WRITTEN BY
Collège Champittet
02 December, 2025

“Every child we educate is a soul won.” (Victor Hugo)

« Chaque enfant qu’on enseigne est un homme qu’on gagne. » (Victor Hugo) - chaque-enfant-quon-enseigne-est-un-homme-quon-gagne--victor-hugo

The idea that barbarism always lurks in the shadows of ignorance, ready to strike when the right conditions are met, has long been a central idea in classical philosophical thought. Knowledge, understood as a shield against oppression, injustice and evil, was long seen as our last line of defence. 

Victor Hugo embraces this vision, which we can trace back to the Enlightenment, in his quote: “Every child we educate is a soul won.” Taken from Hugo’s 1881 poetry collection Les Quatre Vents de l'esprit (The Four Winds of the Mind), the quote reminds us that education serves not only to teach facts, but to teach humanity – shaping young people into compassionate, responsible human beings.

Can education protect us from ourselves?

Since Hugo’s time, our world has witnessed the atrocities of the Holocaust. As George Steiner has observed, Weimar – the city of Goethe, and a symbol of the influence of modern Western culture – is located only a few kilometres from the Buchenwald concentration camp. 

Contrary to what we might believe or hope, knowledge is not enough to protect us from evil. Many post-war intellectuals have written about this tragic reality of our post-modern condition: culture and knowledge, while powerful, do not guarantee our safety.

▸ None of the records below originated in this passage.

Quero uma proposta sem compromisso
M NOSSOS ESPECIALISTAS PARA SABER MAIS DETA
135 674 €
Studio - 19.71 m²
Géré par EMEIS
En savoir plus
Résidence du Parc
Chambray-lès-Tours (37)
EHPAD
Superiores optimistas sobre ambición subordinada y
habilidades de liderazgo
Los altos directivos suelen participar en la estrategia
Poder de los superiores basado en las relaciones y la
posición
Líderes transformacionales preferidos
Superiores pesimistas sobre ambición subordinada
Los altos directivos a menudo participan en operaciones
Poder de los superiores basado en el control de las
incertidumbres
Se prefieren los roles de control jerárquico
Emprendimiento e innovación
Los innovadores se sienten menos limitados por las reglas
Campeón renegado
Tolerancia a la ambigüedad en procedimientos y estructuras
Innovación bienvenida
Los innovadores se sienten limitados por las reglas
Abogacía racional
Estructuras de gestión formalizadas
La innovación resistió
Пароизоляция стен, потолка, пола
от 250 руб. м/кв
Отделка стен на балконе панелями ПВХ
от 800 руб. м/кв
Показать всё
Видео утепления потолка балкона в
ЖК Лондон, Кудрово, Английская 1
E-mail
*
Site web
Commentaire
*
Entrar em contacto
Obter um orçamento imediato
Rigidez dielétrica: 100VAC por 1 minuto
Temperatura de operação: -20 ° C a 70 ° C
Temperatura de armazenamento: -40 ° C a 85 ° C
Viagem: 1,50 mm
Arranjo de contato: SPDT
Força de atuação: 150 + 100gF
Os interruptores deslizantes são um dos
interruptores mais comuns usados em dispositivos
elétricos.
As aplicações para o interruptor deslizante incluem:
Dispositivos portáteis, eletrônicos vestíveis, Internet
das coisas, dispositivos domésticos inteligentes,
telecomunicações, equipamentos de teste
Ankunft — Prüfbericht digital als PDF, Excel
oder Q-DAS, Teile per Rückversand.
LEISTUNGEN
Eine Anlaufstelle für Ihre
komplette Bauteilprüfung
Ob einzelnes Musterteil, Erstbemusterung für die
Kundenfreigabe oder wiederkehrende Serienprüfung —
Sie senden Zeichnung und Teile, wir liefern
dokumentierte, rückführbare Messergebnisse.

An over-emphasis on individualistic learning

In recent times, education has shifted. A certain pedagogical movement is drawing on a distorted view of the Socratic method, which advocates the revelation through inner dialogue of truths buried within us. Eager to reconnect with this great figure of Western thought, but without fully understanding the approach, this movement emphasises the student’s personal fulfilment and freedom at the risk of sacrificing deeper knowledge and wisdom.
In this trend that prioritises autonomy and individual freedom, the individual becomes the new centre of gravity, and education becomes more akin to entertainment rather than true transmission.

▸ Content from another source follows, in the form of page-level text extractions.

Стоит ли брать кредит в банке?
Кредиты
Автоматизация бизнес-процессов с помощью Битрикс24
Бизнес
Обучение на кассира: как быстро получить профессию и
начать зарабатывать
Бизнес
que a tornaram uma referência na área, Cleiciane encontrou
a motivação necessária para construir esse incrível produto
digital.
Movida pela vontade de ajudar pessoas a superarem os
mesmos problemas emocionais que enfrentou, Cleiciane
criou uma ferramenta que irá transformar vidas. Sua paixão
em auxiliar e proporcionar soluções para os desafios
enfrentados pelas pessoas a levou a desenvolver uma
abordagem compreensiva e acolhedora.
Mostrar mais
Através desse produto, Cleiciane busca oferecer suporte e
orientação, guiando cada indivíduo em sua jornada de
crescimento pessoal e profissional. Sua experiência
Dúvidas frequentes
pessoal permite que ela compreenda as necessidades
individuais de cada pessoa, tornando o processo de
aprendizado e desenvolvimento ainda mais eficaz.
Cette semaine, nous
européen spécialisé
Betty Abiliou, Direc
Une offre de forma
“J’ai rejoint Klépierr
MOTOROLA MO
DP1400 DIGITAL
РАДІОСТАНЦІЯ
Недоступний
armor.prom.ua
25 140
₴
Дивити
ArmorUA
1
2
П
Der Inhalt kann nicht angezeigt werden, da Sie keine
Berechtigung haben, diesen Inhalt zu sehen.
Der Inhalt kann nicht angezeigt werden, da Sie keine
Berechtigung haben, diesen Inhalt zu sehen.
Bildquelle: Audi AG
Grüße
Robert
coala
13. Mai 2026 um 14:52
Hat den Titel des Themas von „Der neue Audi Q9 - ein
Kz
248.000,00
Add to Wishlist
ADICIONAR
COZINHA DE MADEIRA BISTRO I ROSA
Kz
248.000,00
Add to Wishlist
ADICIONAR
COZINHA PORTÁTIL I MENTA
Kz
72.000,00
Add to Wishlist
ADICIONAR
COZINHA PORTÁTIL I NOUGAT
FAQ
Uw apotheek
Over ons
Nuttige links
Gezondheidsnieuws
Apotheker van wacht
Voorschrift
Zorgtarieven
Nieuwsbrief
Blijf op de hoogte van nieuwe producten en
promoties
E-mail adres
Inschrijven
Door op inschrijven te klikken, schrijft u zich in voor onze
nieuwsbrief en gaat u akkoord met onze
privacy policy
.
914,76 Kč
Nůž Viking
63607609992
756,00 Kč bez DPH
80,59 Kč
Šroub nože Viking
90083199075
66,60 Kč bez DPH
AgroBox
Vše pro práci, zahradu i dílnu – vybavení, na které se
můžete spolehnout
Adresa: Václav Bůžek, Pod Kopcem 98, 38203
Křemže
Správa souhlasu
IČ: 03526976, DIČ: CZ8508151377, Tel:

True education is more than self-discovery

Not everyone can be Socrates, and as the historian Pierre Legendre says, one cannot build oneself up by relying on oneself. Learning must involve otherness. Students need to engage with the ideas and knowledge that have shaped the world in which we live. After all, that is the same world in which they must live.

Truly ambitious and forward-looking schools understand this. Teaching is about transmission. The word “education” comes from the Latin ex-ducere, “to lead out”. As educators, our role is to draw students out of their self-sufficient mindset – not to reinforce it through a mistaken view of “autonomy” and “freedom”. We must give them the keys to navigate and thrive in a world that existed before them – and one that will continue to exist once they are gone.

At Collège Champittet, we believe that if our teachers transmit this legacy to our students, then we can indeed “win” souls. We can nurture young people who are capable of independent, reasoned though – not guided by base instincts or short-term desires. These “nascent beings” – to use Hannah Arendt’s expression – will be ready to not just face the world, like adventurers embarking in unknown lands, but to build it, like enlightened creators. 

That is a huge responsibility – but also the greatest act of freedom.